The passage of the Affordable Care Act in 2010 spurred a decade of payment reform efforts intended to shift the health care system from volume-driven Fee-For-Service payments to alternative payment models (APMs) with reimbursement linked to quality and outcomes. A principal goal of these efforts was to encourage the most efficient use of health care resources and control the growth of health care costs. While bending the cost curve has been the raison d’être for many health policymakers for decades, accurately measuring the impact of any single reform effort has been challenging to say the least.

The ACA was a massive piece of legislation that impacted several parts of the health care system simultaneously. It was implemented on the heels of one of the deepest recessions in the nation’s history and was followed by another major piece of health care legislation in 2015 titled the Medicare Access and CHIP Reauthorization Act (MACRA). In short, measuring the impact of the last decade of reform efforts is a far cry from the randomized control trials used to prove the efficacy of a new drug or procedure.
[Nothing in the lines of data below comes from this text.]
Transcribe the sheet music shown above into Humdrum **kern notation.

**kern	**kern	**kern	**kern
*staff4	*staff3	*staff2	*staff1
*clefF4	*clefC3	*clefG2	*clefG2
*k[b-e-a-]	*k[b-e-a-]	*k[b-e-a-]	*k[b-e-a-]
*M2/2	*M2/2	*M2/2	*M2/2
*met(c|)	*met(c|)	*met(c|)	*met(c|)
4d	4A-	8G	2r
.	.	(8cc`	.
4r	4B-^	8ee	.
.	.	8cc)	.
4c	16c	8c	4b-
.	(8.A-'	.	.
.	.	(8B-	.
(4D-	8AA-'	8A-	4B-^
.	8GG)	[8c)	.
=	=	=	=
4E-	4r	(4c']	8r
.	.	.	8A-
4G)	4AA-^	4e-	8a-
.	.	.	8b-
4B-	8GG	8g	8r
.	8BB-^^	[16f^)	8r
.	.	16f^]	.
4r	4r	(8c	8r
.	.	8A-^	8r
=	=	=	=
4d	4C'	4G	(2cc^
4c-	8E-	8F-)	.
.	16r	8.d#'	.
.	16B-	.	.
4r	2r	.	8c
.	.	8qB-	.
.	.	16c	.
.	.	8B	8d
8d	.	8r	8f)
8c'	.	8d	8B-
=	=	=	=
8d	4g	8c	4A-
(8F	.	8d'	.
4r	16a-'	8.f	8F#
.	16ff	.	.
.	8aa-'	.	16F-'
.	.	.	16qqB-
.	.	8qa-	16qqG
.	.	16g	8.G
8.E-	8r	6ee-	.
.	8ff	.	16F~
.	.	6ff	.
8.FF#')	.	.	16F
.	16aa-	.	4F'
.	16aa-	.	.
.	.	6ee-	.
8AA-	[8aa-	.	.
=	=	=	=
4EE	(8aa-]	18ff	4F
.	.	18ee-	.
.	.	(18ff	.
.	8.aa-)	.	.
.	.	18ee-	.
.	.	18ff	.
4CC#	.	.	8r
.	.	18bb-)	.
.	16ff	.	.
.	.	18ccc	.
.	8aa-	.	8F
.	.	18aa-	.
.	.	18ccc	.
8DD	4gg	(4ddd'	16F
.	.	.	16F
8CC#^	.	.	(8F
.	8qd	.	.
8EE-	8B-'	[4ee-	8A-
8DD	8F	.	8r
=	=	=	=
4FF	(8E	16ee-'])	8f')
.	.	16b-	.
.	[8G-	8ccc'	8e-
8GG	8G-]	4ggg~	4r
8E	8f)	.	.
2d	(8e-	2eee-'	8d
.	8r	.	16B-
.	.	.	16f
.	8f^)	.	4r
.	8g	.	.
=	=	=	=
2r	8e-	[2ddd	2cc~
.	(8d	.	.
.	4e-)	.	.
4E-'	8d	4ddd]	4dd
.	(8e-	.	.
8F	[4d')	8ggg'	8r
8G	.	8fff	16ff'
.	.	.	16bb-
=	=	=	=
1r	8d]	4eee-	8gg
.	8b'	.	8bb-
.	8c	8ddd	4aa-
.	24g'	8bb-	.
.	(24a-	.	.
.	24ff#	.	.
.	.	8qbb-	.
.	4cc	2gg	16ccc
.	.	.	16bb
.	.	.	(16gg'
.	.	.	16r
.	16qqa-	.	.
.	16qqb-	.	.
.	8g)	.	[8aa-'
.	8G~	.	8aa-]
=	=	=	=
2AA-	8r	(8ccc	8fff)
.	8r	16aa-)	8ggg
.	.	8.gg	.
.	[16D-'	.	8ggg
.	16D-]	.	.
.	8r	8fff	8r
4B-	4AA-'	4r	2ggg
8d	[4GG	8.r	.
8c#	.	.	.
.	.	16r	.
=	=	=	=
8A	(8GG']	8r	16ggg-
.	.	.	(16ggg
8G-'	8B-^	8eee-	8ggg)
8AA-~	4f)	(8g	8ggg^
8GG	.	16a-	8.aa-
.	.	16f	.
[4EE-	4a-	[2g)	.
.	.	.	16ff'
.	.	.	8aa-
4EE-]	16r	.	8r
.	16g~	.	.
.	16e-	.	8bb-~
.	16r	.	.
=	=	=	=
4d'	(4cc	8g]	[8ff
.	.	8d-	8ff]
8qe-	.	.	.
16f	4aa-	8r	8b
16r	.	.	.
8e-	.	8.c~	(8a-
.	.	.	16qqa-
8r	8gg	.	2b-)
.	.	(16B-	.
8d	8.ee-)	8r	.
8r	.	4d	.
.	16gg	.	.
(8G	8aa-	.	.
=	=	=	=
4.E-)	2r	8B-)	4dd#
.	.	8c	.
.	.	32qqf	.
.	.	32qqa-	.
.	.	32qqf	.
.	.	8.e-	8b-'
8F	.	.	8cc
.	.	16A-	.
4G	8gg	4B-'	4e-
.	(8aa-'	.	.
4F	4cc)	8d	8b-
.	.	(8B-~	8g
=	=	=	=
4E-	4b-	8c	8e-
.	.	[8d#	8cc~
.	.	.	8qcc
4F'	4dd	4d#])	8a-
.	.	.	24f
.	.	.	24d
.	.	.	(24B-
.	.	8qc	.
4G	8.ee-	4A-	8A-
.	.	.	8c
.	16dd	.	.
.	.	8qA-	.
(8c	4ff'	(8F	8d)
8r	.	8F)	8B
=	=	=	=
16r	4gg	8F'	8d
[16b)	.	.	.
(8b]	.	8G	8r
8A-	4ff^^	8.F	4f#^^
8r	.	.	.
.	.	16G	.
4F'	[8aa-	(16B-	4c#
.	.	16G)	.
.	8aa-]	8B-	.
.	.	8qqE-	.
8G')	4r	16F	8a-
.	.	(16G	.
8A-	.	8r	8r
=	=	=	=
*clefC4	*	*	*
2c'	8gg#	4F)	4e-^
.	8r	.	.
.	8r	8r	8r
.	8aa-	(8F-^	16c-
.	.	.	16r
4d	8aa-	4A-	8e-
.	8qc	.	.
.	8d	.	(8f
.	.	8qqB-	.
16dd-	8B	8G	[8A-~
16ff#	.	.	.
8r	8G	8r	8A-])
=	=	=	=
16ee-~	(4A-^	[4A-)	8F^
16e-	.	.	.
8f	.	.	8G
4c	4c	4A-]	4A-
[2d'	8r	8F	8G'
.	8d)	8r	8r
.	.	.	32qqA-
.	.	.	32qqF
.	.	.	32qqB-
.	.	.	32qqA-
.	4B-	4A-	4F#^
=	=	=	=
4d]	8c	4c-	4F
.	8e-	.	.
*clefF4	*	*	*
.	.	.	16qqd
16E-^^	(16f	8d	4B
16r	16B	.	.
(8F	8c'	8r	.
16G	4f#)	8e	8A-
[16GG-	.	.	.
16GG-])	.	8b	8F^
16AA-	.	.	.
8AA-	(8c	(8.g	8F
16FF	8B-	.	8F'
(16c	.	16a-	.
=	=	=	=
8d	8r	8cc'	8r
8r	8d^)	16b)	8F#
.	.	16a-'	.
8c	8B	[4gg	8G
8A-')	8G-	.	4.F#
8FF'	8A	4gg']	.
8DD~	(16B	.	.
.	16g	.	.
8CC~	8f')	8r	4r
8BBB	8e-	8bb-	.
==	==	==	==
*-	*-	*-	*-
Overlapping model interventions, changes in existing payment policies, broad macroeconomic forces, improvements in the standards of care, and a host of other factors affect the ability to make causal inferences in this space. While difficult to quantify with precision, it is clear that the delivery system’s transformation to value-based payments over fee-for-service payments which incentivize volume of care is a contributing factor to the favorable spending trend.


The Health Care Transformation Task Force released a paper examining long-term trends in health care spending from 2000 to 2020. While the impacts of individual reform efforts may be impossible to fully quantify, the broader direction of health care spending offers a useful, though blunt, barometer for the overall impact of changes in the health care system. In short, when it comes to the goal of bending the cost curve, are we getting warmer or colder? This evaluation of NHE trends found a systemic slow-down in both projected and actual health spending over the past decade. Furthermore, we believe that payment reform efforts have been a contributing factor to this slowdown. While reform efforts have rarely taken the most direct route, it appears that the system is indeed getting warmer to the goal of slowing spending growth.